India's Supreme Court on Friday directed the Central Bureau of Investigation (CBI) to open an investigation into the alleged extrajudicial killings by the Indian Army, Assam Rifles and police in the insurgency-hit state of Manipur.
The court's bench of Justices M.B. Lokur and U.U. Lalit asked the CBI director to appoint a team of officers to conduct the probe into the alleged killings.
The court was hearing a plea seeking probe and compensation in the 1,528 cases involving alleged extrajudicial killings from 2000 to 2012 by security forces and police.
On April 20, the army had suggested before the apex court that FIRs could not be registered against it for carrying out operations in India-held Kashmir and insurgency-hit Manipur, while alleging local bias in judicial inquiries conducted against it in these regions, which had tarnished its image.
"In every military operation, the army cannot be disbelieved.
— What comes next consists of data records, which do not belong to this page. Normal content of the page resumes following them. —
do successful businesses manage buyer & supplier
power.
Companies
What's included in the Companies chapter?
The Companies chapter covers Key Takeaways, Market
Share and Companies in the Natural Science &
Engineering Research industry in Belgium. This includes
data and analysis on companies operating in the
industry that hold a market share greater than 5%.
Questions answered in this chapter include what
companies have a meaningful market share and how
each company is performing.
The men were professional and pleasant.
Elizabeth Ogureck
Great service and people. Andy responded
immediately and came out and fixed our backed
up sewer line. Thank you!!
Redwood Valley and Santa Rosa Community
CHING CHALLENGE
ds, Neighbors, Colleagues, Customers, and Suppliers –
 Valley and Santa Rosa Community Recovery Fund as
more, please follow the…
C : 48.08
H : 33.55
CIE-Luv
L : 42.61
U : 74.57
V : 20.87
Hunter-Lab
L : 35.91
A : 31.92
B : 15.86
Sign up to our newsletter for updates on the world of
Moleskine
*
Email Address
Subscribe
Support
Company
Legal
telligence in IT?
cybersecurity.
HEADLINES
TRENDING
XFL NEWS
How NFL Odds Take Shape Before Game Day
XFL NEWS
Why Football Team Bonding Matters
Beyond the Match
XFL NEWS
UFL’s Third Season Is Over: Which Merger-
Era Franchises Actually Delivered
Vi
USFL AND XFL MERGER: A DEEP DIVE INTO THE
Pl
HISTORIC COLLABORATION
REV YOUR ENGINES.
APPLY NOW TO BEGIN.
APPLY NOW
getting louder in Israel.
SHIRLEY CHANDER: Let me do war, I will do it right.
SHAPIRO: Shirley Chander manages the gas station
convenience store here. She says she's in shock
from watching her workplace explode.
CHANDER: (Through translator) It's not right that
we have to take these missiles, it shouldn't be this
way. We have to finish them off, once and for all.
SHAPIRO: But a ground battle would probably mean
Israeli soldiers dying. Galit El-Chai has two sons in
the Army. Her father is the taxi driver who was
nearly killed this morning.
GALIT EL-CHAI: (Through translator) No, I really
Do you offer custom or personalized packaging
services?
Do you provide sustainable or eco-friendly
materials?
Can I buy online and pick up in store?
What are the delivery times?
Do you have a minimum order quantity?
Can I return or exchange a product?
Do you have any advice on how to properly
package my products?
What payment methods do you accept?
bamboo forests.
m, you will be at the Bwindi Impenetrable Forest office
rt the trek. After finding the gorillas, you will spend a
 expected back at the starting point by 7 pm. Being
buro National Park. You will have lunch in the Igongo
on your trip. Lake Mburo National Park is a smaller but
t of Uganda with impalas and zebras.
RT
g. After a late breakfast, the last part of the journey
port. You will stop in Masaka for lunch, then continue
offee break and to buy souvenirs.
Every judicial inquiry cannot be against the army. The alleged extrajudicial killing cases in Manipur are not cases of massacre, rather these are cases of military operations," the central government had told the court.
The bench had also pulled up the Manipur government for not taking action on such alleged fake encounters by armed forces and asked was it not supposed to do anything.
The army had told the court that the judicial probes conducted into alleged extrajudicial killing charges were "biased" and slanted against them due to local factors.
It had alleged that the district judges, who were locals, had conducted the judicial inquiries into the alleged killings and local factors came in the way of the probe reports which went against the armed forces.
The court was earlier told that there were 265 cases of deaths which had to be examined and there were various reports of the commission of inquiry in which serious allegations had been levelled against armed forces personnel.